Court Rules in Santa Monica’s Favor for Santa Monica Airport Landing and Fuel Flowage Fees
November 29, 2018 9:56 AM
SANTA MONICA, Calif. – The City Attorney’s Office obtained a victory this month in litigation relating to landing fees that the City collects from aircraft operators that use the runway and taxiways at the Santa Monica Airport and fuel flowage fees the City collects from service providers who sell or dispense fuel or oil products at the airport.
City Attorney Lane Dilg said, "We are very pleased with the Court’s ruling, which properly rejects the plaintiffs’ challenges to landing and fuel fees at the airport and ends this needless litigation."
In December 2015, plaintiffs Justice Aviation, Landau Music Group, Fredric Rosenthal, Ted Faber, Marco Astani, and the Korney Living Trust dated 6/12/1979 filed a complaint in the Los Angeles County Superior Court challenging the City’s landing fees and fuel flowage fees. The plaintiffs argued, among other things, that the City had not properly published ordinances authorizing the fees, that the fees exceeded constitutional limits established by Proposition 26, and that the City had punitively designed the fees to limit flight activity at the airport.
Following discovery and other early litigation proceedings, on November 19, 2018, the Court granted the motion for summary judgment and summary adjudication filed by the City Attorney’s Office. The Court found no questions of fact requiring a trial and ruled for the City on each and every one of the claims at issue in the litigation.
This case, titled Justice Aviation Inc. et al. v. City of Santa Monica, Case No. BC 603327, was handled by Deputy City Attorney Ivan Campbell, with assistance from Scott Lewis at Anderson & Krieger LLP.

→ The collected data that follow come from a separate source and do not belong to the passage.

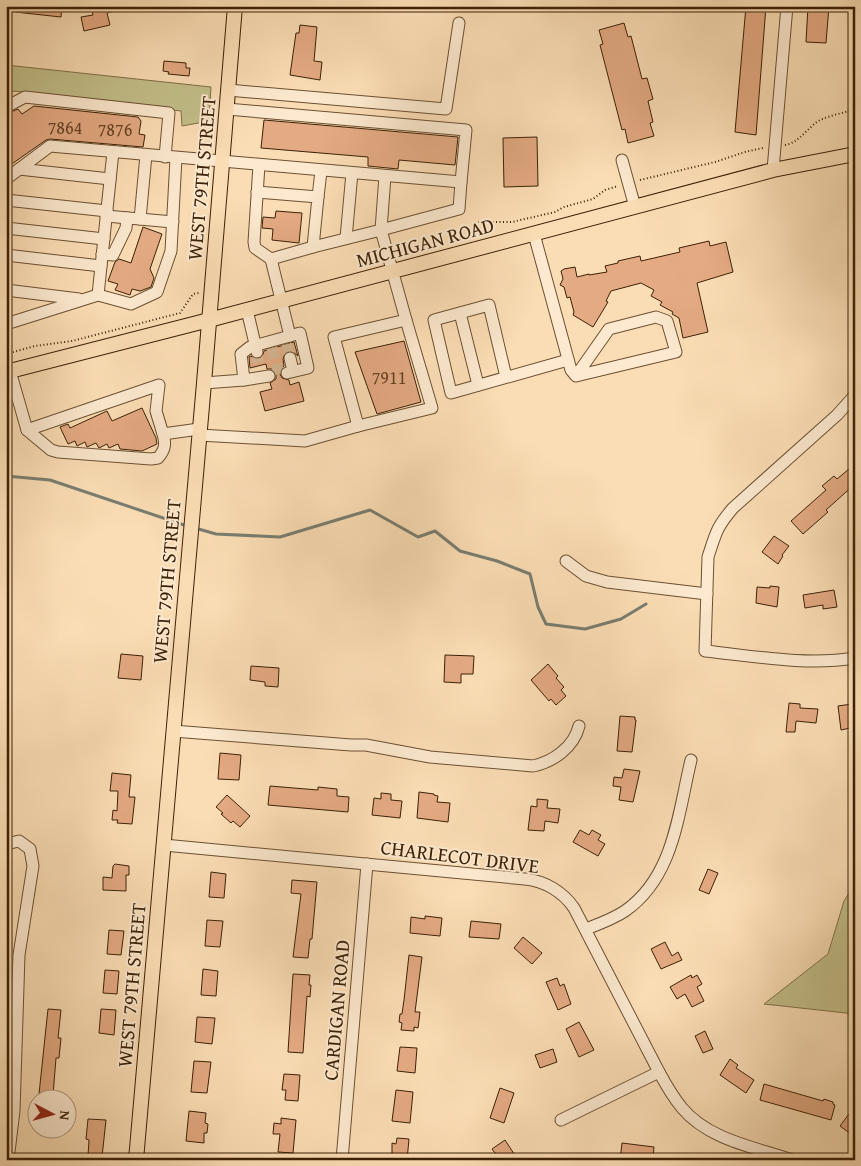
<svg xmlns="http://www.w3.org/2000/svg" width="861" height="1166" font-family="'Gentium Book Plus',serif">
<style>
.green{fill:#c3bf8a;stroke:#807048}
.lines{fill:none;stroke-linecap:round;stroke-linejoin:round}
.stream{stroke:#797d70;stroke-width:3}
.building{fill:#e4aa83;stroke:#3c2106}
.minor-tunnel{stroke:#d5b792;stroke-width:11;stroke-dasharray:11 5.5;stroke-linecap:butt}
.minor-casing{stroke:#6c5032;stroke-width:13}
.major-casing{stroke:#3c2106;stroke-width:16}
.path{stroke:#3c2106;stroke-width:2;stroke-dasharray:1 2.5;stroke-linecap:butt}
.minor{stroke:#fce9cf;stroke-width:11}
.major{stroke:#fbddb5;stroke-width:14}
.labels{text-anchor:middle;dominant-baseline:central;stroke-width:4;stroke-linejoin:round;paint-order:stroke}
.number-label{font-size:18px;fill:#664325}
.street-label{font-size:20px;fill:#3c2106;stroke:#fce9cf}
</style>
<rect width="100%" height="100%" fill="#fbddb5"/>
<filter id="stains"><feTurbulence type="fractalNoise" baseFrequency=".004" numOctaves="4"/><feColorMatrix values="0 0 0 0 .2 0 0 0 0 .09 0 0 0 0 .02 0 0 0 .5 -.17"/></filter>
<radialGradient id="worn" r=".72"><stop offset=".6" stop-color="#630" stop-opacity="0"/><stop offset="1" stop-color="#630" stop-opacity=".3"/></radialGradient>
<g class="green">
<path d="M6,65L211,87L209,121L182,126L181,111L14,91L6,95Z"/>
<path d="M855,884V1014L764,1004L828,954L844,901Z"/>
</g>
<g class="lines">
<g class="stream">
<path d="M6,476L50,480L187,526"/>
<path d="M195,528L216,534L280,537L370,510L418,537L435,531L460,551L497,561L530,574L538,607L546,624L585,629L621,619L646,604"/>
</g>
</g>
<g class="building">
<path d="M15,6H62L61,17L15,12Z"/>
<path d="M91,6H123L124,9L107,13L110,25L84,31L81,17L93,15Z"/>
<path d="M746,6H766L756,135L735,132Z"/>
<path d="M808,6H829L826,43L806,42Z"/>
<path d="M624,23L628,37L631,36L642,79L647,78L653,99L648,101L653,122L650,123L654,136L628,143L625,129L622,130L600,45L603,44L599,30Z"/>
<path d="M300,25L317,27L314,61L322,62L320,80L290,75L296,33H299Z"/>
<path d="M164,61L186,63V68H190L189,76L168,74L169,72L163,71Z"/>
<path d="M34,106L138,117L141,121L139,134L145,135L143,147L50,139L46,140L6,168V114L18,109L22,114Z"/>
<path d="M264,120L458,137L455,165L399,160L398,169L368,166V157L261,148Z"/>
<path d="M537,137L538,186L504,187L503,138Z"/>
<path d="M276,211L302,213L299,243L272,240L273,229L262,228L263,217L275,218Z"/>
<path d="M143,227L162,234L150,269L154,278L151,287L140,291L132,289L130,295L115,290L118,284L108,281L115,262L119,259L131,263Z"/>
<path d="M709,241L710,246L726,242L733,272L697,283L708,332L683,338L679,318L672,314L673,312L660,305L662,302L651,296L654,290L641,283L611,291L606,301L608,302L593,327L573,315L574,312L570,297L567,298L564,287L560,285L563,279L561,271L564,269L575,267L577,277L589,274V275L607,272L605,266L618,263V261L640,256L641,261L680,252L679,248Z"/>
<path d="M404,341L421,402L377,414L355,352Z"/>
<path d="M294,342L298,356L292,351L285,353L283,359L284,366L280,370V374L282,378L289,380L290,385L299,382L304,401L265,411L260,392L272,389L270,383L276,379V374L272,369H267L266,364L250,368L249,357L251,356L254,359H259L262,357L264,351Z"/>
<path d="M142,408L156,438L157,444L142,451L120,449L118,444L109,448L107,444L99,448L96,443L87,447L85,442L77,446L75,441L68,444L60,427L68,424L70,428L107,411L112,421Z"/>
<path d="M849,469L855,476V484L826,510L828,512L803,534L791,521L826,490L822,486L834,476L837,479Z"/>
<path d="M774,536L789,546L782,555L783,556L778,564L762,552Z"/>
<path d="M770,586L779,587L777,607L756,603L757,587L770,588Z"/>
<path d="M834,590L837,607L823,609V605L805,608L803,595Z"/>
<path d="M121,654L143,656L141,680L118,678Z"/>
<path d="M445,655L474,656L473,674H461V683L444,682Z"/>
<path d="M548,664L558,676L556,678L564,687L561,690L566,696L556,705L551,699L549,701L531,680Z"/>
<path d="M251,666L279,668L278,687L265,686V682L250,680Z"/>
<path d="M789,703L800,704V708L818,709L816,723L796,721L795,732H786Z"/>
<path d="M852,704V708L855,707V721L849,722L850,728L841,730L838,706Z"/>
<path d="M620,716L635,717V720H636L632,752L617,751Z"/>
<path d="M220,753L241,755L239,780L218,779Z"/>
<path d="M624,769L640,771L633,802L619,800L621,787L613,786L614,777L622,778Z"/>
<path d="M112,773L131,775L129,797H135L132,824L117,823L118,820H112L113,810L117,811L118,791H110Z"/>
<path d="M270,786L318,790V787L337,789V796L349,797L348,812L268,805Z"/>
<path d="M419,792L434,794V795L438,796L437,802L450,803L448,822L417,818Z"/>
<path d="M381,793L391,794V800L402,801L400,818L372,815L374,798L381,799Z"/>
<path d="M227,795L250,816L240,827L233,821L231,823L221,814L223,813L216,807Z"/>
<path d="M537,799L548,800L547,808L560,809L558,823L545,821L544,831L528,830L531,806L537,807Z"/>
<path d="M580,830L589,835L592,830L601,835L598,840L605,844L598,856L573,842Z"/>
<path d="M115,864L129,866V875H126V891L103,890V877L112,878L113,866Z"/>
<path d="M708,869L718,873L709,894L699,890Z"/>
<path d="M211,872L226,874L224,898L209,897Z"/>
<path d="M292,880L317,882L312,939H310L308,958L293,957L301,894L291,893Z"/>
<path d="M425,916L442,918L440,936L410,933L411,917L425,919Z"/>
<path d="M207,920L223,921L220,947L205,946Z"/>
<path d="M471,921L501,924L499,939L469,937Z"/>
<path d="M109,930L124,931L121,955L107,954Z"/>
<path d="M523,937L542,953L532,964L514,948Z"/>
<path d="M665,942L672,956L678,952L682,960L661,969L651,949Z"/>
<path d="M409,955L422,957L415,1012H420L418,1028L414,1027V1031L401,1030L402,1023L399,1022L400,1014H402L404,1000Z"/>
<path d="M203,969L218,971L216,996L201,995Z"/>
<path d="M105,970L119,971L117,994L103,993Z"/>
<path d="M293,974L310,975L309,985H311L310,997L307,996L303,1053L288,1052Z"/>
<path d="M691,975L692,978L697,975L702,984L697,987L704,1001L692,1007L685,994L677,999L670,987Z"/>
<path d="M557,978L560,986L564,984L571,1004L558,1010L546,982Z"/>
<path d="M48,1009L61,1010L58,1038H61L59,1058H56L53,1095L39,1094Z"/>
<path d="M101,1009L116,1010L114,1035L99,1033Z"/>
<path d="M197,1017L215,1018L212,1044L195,1042Z"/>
<path d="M579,1022L594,1050L579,1057L566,1029Z"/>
<path d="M705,1031L713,1049L703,1053L695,1036Z"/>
<path d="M400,1047L417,1048L415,1073L397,1071Z"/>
<path d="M553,1049L557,1062L540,1068L535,1055Z"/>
<path d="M730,1059L738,1065L736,1068L754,1080L746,1093L720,1075Z"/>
<path d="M194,1061L211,1062L207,1093L191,1092Z"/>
<path d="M284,1074L300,1075L298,1101L285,1100L286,1090H282Z"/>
<path d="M764,1084L823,1101L824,1099L833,1102V1104L835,1105L831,1120L760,1100Z"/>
<path d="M500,1088L514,1093L504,1123L490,1118Z"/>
<path d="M396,1090L413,1092L410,1123L392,1121Z"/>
<path d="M855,1106V1137L840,1126Z"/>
<path d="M189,1111L206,1113L205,1123L208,1124L207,1133H204V1143L186,1141Z"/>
<path d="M281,1118L296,1120L293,1153L278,1152L280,1134H273L274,1123L281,1124Z"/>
<path d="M88,1119L106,1120L102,1157L88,1156L89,1140L86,1139Z"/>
<path d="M397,1138L409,1139L407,1160H392V1143L396,1144Z"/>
<path d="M505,1140L518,1160H500L492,1149Z"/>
<path d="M622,1143L654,1147L653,1160H620Z"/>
</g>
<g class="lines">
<g class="minor-tunnel">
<path d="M287,344L290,358"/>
<path d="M272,348L279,374"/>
<path d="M257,352L259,366"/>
</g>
<g class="minor-casing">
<g id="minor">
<path d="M228,90L446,109L459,23"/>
<path d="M6,107L25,97L169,113L165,157"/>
<path d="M227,109L466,130L461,182"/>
<path d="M622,160L635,207"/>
<path d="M259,165L254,242L255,248L271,259L313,247"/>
<path d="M19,169L110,179"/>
<path d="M773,170L787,6"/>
<path d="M6,179L50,146L461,182L459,209L381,230L406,320L334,337L358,426L305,441L199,435"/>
<path d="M257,192L318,197L313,247L381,230L385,176"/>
<path d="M318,197L321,171"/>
<path d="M6,200L107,211"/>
<path d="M106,216L173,222"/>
<path d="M140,219L146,155"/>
<path d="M6,228L104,239"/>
<path d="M534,234L571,370L576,376L676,352L667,321L656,317L609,329L576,376"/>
<path d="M346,238L352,173"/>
<path d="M102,254L113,255L126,228L127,218"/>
<path d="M6,255L101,266"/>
<path d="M6,290L79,299"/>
<path d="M98,295L113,152"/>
<path d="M247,310L257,352"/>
<path d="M460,313L478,385"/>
<path d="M6,324L98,295L131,304L157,292L171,251L176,158"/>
<path d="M290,358L293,371"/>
<path d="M10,371L27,430L159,385L156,411L163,434L199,429"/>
<path d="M287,373L308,368L300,333L290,336"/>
<path d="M506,377L489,305L434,320L451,393L568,360"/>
<path d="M244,380L269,376"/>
<path d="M204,383L244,380L241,354L250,347L290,336L271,259"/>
<path d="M855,395L837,415L733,508C716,528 716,533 708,557L705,651C754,656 805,666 855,658"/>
<path d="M358,426L432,408L406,320"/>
<path d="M27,430L51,450L58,452L151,459L158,458C165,450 166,444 163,434"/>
<path d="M566,561L586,576L607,582L707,594"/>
<path d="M173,731L351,745H366L430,757L533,766C553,762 574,747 579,726"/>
<path d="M6,844L19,841L30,849L33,866L19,955L14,1111L8,1160"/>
<path d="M164,845L525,879C545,881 563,892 574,908L659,1072C666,1085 673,1097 682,1108C709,1140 754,1147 792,1160"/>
<path d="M586,929C599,924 613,919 625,911C674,877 678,814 691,760"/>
<path d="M561,1120L659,1072"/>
<path d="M342,1160L367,864"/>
</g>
</g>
<g class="major-casing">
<g id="major">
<path d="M6,372L209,320L773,170L855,154"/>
<path d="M136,1160L204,383L235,6"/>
</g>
</g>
<g class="path">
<path d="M785,145C799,143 808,127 820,120C831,115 844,113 855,109"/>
<path d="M640,180L715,162L745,152L763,148"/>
<path d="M475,222H512L555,212L564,207L593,199L605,190L618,186"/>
<path d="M6,354L35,346L72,341L180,313L193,294L199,293"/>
</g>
<use href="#minor" class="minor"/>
<use href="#major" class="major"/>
</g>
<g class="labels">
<g class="number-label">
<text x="65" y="127">7864</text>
<text x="115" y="129">7876</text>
<text x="389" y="377">7911</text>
</g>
<g class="street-label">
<text transform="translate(201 178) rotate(-85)">WEST 79TH STREET</text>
<text transform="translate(425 242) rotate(-15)">MICHIGAN ROAD</text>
<text transform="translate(166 581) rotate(-85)">WEST 79TH STREET</text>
<text transform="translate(460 856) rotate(7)">CHARLECOT DRIVE</text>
<text transform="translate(131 985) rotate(-85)">WEST 79TH STREET</text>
<text transform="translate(336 1010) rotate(-85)">CARDIGAN ROAD</text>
</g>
</g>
<rect width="861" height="1166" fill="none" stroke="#fbddb5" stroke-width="25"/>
<rect x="8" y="8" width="846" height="1151" fill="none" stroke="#3c2106" stroke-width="2.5"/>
<rect x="12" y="12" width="836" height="1141" fill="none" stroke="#3c2106"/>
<g transform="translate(52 1114) rotate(96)"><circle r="24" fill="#fce9cf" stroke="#af997f"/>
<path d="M0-4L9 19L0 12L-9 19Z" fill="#8f2418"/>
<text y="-8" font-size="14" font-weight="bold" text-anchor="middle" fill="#3c2106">N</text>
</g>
<rect width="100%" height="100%" filter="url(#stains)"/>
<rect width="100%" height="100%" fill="url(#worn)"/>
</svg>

This is one of a series of recent victories for the City in airport-related litigation. In June of this year, the U.S. Court of Appeals for the D.C. Circuit rejected a challenge brought by the National Business Aviation Association and others and upheld the historic Consent Decree that allowed Santa Monica to shorten the runway at the airport, which caused a reduction in jet aircraft operations by over 80 percent and provided the City the right to close the airport at the end of 2028.